Fiberglass Birchbarks

Capitachouane, Saskatchewan: tchewan means river.
But capita- tasse de thé, like glaucotomous Tom Brown
swore in slurred sawmill French in the wobbly bar-car?
I pictured his ponderously drunk bulk hunched over
some pre-Columbian infusion, gnat-ridden respite
from knee-numbing hours down the river.
I wondered: could the next tchewan over indeed be
where he said trappers piss in December, a amber
stain in the vein of white water turned to ice
— an Amerindian kenning?

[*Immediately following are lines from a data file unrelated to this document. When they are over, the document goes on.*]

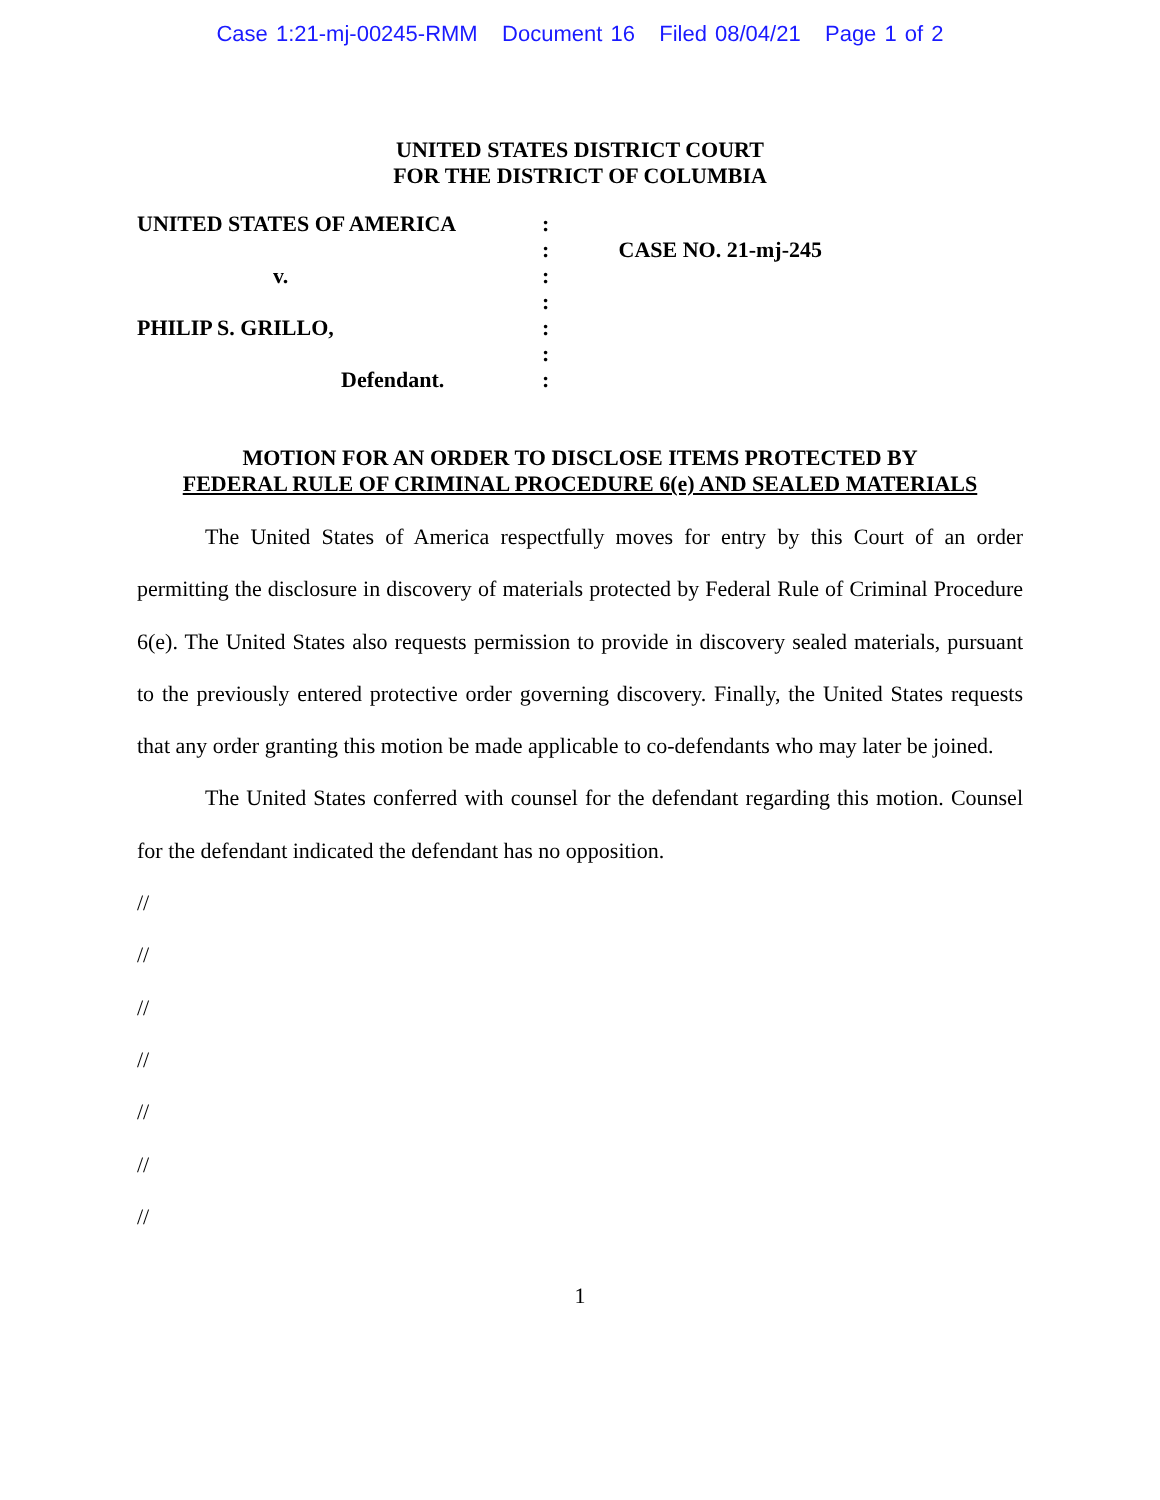Case 1:21-mj-00245-RMM Document 16 Filed 08/04/21 Page 1 of 2
UNITED STATES DISTRICT COURT
FOR THE DISTRICT OF COLUMBIA
UNITED STATES OF AMERICA
v.
PHILIP S. GRILLO,
Defendant.
:
:
:
:
:
:
:
CASE NO. 21-mj-245
MOTION FOR AN ORDER TO DISCLOSE ITEMS PROTECTED BY
FEDERAL RULE OF CRIMINAL PROCEDURE 6(e) AND SEALED MATERIALS
The United States of America respectfully moves for entry by this Court of an order permitting the disclosure in discovery of materials protected by Federal Rule of Criminal Procedure 6(e). The United States also requests permission to provide in discovery sealed materials, pursuant to the previously entered protective order governing discovery. Finally, the United States requests that any order granting this motion be made applicable to co-defendants who may later be joined.
The United States conferred with counsel for the defendant regarding this motion. Counsel for the defendant indicated the defendant has no opposition.
//
//
//
//
//
//
//
1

Algonquin would
then have words for morning mist over water,
wafting aura of the Tchewan-Geist to whom
we poor, upright, wide-eyed humans in the smoky
clearing on the sandy bank smell metallic, sour,
agglutinations for concentric rings beaten out by moths
fallen on the smooth shoulder of the tchewan, symmetry
in the midst of plenty which takes us all in like pike.
But hadn’t cunning Tom Brown smiled then spoken English
to his son, the same urchin who’d sat on the styrofoam
ice-chest in front of the coke sign watching us load the iron-horse
with our fiberglass birchbarks, our nylon backpacks
chock-full of dehydrated fruit, glucose and peanut butter?